La dignidad es un valor común que nos hemos otorgado los seres humanos a nosotros mismos por el hecho de ser seres humanos. Existir es actuar en el mundo de la vida, y cada uno de nosotros somos entidades con autonomía para elegir nuestros planes de autorrealización. Poseemos suficiente acervo evolutivo para suscribrir que esos planes solo pueden ser elevados en un contexto en el que los mínimos comunes denominadores se presenten garantizados. Esos mínimos son el reconocimiento jurídico de la dignidad tipificado en los Derechos Humanos. La dignidad no es solo un cortafuegos para salvaguardarnos de la voraz depredación de nosotros mismos (como nuestro gigantesco y sanguinolento historial de matanzas de semejantes ratifica dolorosamente), sino que asimismo es el acceso a una vida significativa que va mucho más allá de la mera satisfacción de las necesidades primarias a las que nos encadena nuestra biología. El respeto al otro es cuidar y estimar esa dignidad que todo ser humano posee por la suerte de serlo. Victoria Camps incide en esta idea en su ensayo La voluntad de vivir: «No todo está permitido, porque hay que respetar la dignidad, la autonomía, hay que buscar el bien de las personas, y las sociedades deben ser justas». Los límites a nuestro comportamiento siempre los impone la existencia del otro, pero no de un otro nebuloso, sino de un otro dotado de dignidad. De la misma dignidad que reclamo para mí.
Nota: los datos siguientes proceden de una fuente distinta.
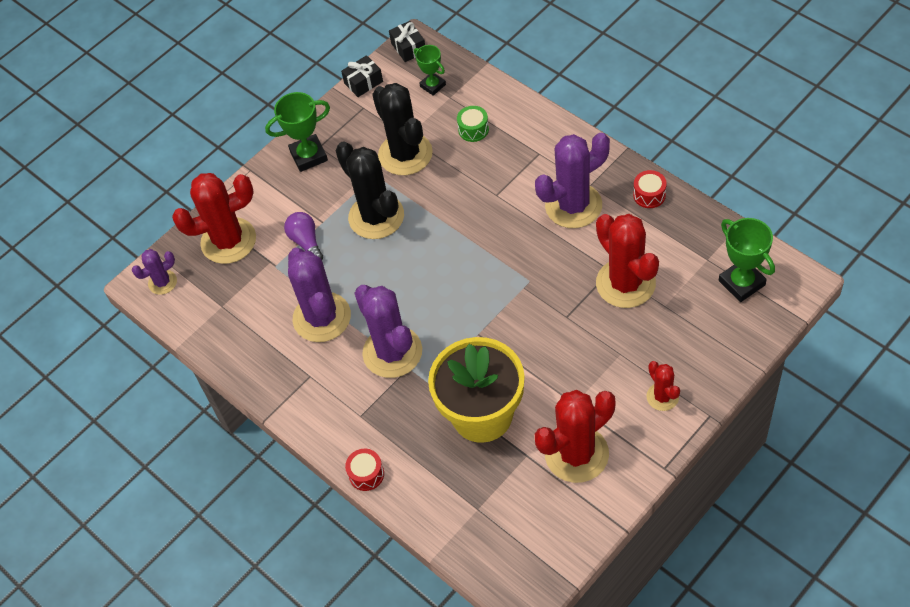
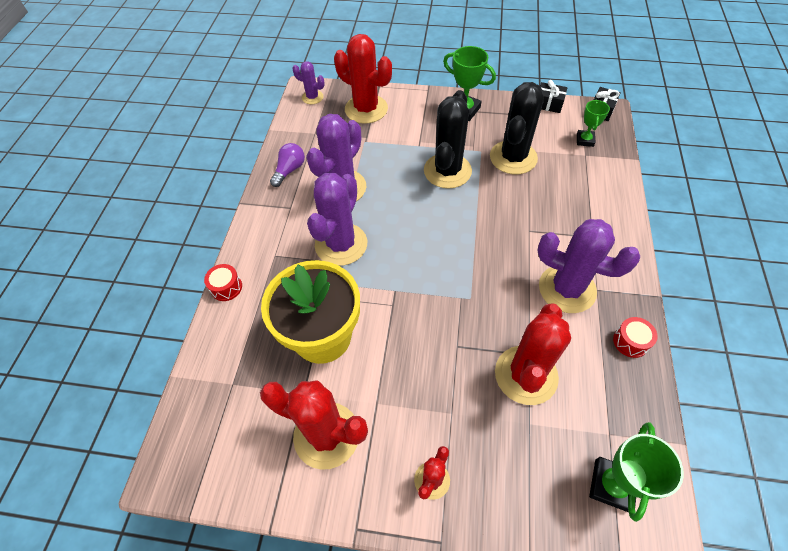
camera: 50 degrees right, 0 degrees up
purple light bulb [284,212,323,260] -> purple light bulb moved to [270,143,305,187]
green drum [457,106,489,142] -> none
Desde este punto basal surgen los sentimientos más egregios del rebaño humano que conformamos los hombres y las mujeres. Vamos a dar una vuelta a ver qué nos encontramos. Si la otredad denigra o envilece nuestra dignidad aflorarán la ira y todas las gradaciones que dan lugar a una espesa vegetación nominal (irascibilidad, enfado, irritación, enojo, cólera, rabia, frustración, indignación, tristeza, odio, rencor, lástima, asco, desprecio). Si el otro respeta y atiende nuestra dignidad, sentiremos gratitud, agradecimiento, afecto, admiración, respeto, alegría, plenitud, cariño, cuidado, amor. Si observamos cómo la dignidad del otro es invisibilizada o lastimada por otro ser humano, se activará una disposición empática y el sentimiento de la compasión para atender ese daño e intentar subsanarlo o amortiguarlo; o nos aprisionara una indolencia que elicitará desdén, apatia, impiedad (lo que el lenguaje coloquial ha bautizado como «una persona que no tiene sentimientos»). Por último, si nuestra dignidad es maltratada por nosotros mismos o por la alteridad con la que nuestra existencia limita, emergerá la culpa, la vergüenza, el remordimiento, la vergüenza ajena, la humillación, el oprobio. En muchas ocasiones nos cuesta señalar el comportamiento en que nuestra dignidad es respetada, pero nos resulta facilísimo advertir cuando esa misma dignidad es atropellada, escarnecida o ninguneada. Hay un hecho que merece ser resaltado. Todas estas variantes están protagonizadas por una singularidad que conviene no olvidar. La aprobación o la devaluación de la dignidad solo patrocina sentimientos sociales si esa agresión o esa estima positiva la lleva a cabo otro ser humano. En lo más profundo de nuestros sentimientos siempre aparece directa o veladamente alguien que no somos nosotros.